The request> Print the data line for line, from its first line through the line containing "list Hibernate’s Session", with both of those lines included.

Layout coordinate data>
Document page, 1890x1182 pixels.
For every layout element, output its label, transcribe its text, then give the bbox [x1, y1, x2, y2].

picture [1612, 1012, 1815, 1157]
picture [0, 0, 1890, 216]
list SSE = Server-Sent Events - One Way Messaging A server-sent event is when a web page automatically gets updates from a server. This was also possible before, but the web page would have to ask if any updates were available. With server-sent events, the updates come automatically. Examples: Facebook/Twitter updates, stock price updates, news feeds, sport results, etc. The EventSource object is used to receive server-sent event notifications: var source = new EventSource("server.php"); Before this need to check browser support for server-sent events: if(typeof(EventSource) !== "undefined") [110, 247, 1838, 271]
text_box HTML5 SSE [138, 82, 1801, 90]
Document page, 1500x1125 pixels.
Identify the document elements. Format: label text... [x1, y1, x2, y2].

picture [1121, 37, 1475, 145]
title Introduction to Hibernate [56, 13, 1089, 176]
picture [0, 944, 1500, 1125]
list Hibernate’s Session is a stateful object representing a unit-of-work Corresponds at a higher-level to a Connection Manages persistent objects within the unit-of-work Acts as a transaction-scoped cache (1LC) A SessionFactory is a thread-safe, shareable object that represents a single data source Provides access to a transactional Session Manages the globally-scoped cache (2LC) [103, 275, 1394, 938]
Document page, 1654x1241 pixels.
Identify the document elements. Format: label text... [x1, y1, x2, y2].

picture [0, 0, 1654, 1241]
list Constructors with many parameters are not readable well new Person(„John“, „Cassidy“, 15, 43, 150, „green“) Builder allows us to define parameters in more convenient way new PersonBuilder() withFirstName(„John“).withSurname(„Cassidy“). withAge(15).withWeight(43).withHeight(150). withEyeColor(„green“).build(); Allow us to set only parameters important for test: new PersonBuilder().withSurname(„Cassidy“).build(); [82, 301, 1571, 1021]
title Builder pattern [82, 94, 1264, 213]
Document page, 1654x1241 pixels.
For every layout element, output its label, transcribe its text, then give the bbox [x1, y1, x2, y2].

Finished answer>
Document page, 1890x1182 pixels.
For every layout element, output its label, transcribe its text, then give the bbox [x1, y1, x2, y2].

picture [1612, 1012, 1815, 1157]
picture [0, 0, 1890, 216]
list SSE = Server-Sent Events - One Way Messaging A server-sent event is when a web page automatically gets updates from a server. This was also possible before, but the web page would have to ask if any updates were available. With server-sent events, the updates come automatically. Examples: Facebook/Twitter updates, stock price updates, news feeds, sport results, etc. The EventSource object is used to receive server-sent event notifications: var source = new EventSource("server.php"); Before this need to check browser support for server-sent events: if(typeof(EventSource) !== "undefined") [110, 247, 1838, 271]
text_box HTML5 SSE [138, 82, 1801, 90]
Document page, 1500x1125 pixels.
Identify the document elements. Format: label text... [x1, y1, x2, y2].

picture [1121, 37, 1475, 145]
title Introduction to Hibernate [56, 13, 1089, 176]
picture [0, 944, 1500, 1125]
list Hibernate’s Session is a stateful object representing a unit-of-work Corresponds at a higher-level to a Connection Manages persistent objects within the unit-of-work Acts as a transaction-scoped cache (1LC) A SessionFactory is a thread-safe, shareable object that represents a single data source Provides access to a transactional Session Manages the globally-scoped cache (2LC) [103, 275, 1394, 938]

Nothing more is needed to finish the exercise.